Now is the perfect time to unleash the full potential of flexible working
This week’s Queen’s Speech is the optimum moment for the UK Government to make good on its commitments to flexible working and Carers’ Leave.
Our Chief Executive, Carole Easton, outlines how a new Employment Bill granting workers increased flexibility could help reverse worrying trends in the labour market caused by the pandemic.
A lot has changed in the world of work since the UK first announced the prospect of a new Employment Bill in 2019. The COVID-19 pandemic created seismic changes in the way we work and has changed how many people see their future in work. For many that future means more flexibility and so the UK needs a new Employment Bill more than ever.

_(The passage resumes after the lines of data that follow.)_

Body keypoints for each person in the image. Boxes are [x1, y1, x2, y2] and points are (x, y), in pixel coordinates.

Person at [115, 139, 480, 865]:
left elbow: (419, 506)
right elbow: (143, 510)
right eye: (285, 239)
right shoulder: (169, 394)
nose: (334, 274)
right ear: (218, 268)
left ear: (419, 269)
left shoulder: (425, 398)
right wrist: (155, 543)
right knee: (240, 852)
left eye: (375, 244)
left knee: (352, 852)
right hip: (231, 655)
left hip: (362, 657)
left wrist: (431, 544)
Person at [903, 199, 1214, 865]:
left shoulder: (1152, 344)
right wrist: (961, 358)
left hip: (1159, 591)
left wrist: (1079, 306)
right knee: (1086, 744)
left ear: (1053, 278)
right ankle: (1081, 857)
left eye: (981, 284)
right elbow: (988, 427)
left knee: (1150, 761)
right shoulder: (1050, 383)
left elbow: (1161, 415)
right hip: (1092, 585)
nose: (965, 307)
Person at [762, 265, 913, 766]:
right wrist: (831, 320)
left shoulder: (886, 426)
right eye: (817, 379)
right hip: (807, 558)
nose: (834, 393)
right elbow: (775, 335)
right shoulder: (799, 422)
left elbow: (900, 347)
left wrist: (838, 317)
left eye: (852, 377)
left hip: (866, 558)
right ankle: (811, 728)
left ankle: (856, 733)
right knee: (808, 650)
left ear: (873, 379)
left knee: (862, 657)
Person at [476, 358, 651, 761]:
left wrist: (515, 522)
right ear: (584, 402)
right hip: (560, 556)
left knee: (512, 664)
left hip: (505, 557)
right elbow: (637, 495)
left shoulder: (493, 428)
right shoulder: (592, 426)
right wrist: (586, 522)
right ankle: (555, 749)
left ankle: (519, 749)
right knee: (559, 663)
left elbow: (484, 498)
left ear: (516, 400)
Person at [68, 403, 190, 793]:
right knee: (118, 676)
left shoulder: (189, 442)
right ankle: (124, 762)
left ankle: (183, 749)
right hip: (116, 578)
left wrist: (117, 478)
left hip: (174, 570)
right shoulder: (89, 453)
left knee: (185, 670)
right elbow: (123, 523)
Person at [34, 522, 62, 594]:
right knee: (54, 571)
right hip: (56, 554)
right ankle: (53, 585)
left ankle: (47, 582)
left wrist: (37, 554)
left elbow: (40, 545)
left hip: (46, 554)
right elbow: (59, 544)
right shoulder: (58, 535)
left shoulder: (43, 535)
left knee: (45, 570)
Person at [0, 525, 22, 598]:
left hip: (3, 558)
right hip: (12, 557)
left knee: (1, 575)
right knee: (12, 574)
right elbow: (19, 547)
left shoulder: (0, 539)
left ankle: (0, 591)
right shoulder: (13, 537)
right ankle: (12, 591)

At the Centre for Ageing Better, we urge the Prime Minister to deliver on promises made three years ago to extend flexible working and Carers’ Leave. We want to see a Queen’s Speech that grants the right for people to request flexible working to be in place from day one of employment. We would also like to see employees given a new right to five days Carers’ Leave each year.
Making this legislation a reality and not just a promise will make a huge difference to the lives of many, both in work and currently out-of-work. In particular it will have a profound impact on the ability of people to work for longer, in line with the Government’s ambition to increase State Pension Age. The need for such changes has become more critical since the bill was first proposed.
As detailed in our recently-published The State of Ageing 2022 report, the number of people aged 50 to 64 who are neither working nor looking for work has risen by 228,000 since the start of the pandemic, and the employment rate in this group has fallen by 1.8 percentage points. What the UK has experienced over the past two years has been an exodus of older workers from the labour market – not into unemployment, but into ‘inactivity’ (mostly retirement), which means they have chosen to remove themselves from the workforce entirely.
This, coupled with significant skills shortages and vacancies in many industries currently, means our economy needs older workers more than ever. The Government needs to be doing everything it can to help attract these workers back into the workplace and that response needs to be immediate. Before the pandemic, employment rates among over 50s had been rising for more than twenty years. But the disruption of the pandemic stalled this progress and it now needs a kick-start from legislation to set the trend heading back in the right direction.
Flexible working and Carers’ Leave will help employers to find the right people to benefit their organisation and fill in skills shortages they may be currently experiencing.
The benefits of flexible working
Flexible working is the number one incentive older workers cite that would help them to remain in work, helping them to manage caring responsibilities and their own long-term health conditions. Older workers are seeking more flexibility but it may take wholesale change across sectors driven by Government for the majority to reap the benefits. Pre-pandemic, almost three quarters of UK employees aged 55 or over reported in a survey that they either already worked flexibly or wanted to. But a third of over 50s didn’t realise they had the right to request flexible working, and a quarter said they wouldn’t be comfortable asking.
And despite flexible working often being considered a standard part of employment terms, these benefits are rarely highlighted by recruiters, with flexible working appearing in just 5.5% of job adverts.
Employers can also see the benefits of flexible working. Offering flexible working at recruitment stage was identified by some employers, interviewed as part of our Good Recruitment for Older Workers research, as a way of attracting candidates and increasing the diversity of applicants. Flexible working and Carers’ Leave will help employers to find the right people to benefit their organisation and fill in skills shortages they maybe currently experiencing.
What needs to happen
The Government has made explicit commitments to deliver on these issues in the past.
In the 2019 Conservative Manifesto the Government committed to consult on flexible working: “Encouraging flexible working and consulting on making it the default unless employers have good reasons not to.” The Manifesto also committed to introduce Carers’ Leave: “We will also extend the entitlement to leave for unpaid carers, the majority of whom are women, to one week”.
In 2019 the Queen’s Speech announced an Employment Bill would enhance workers’ rights, support flexible working and extend unpaid carers’ entitlement to leave. Following a consultation, the Government announced it would introduce Carers’ Leave when there was a legislative opportunity. Legislative opportunities have come and gone since then and the need for these improvements in workers’ rights has grown and grown.
Now is the time for the Prime Minister to make good on those promises.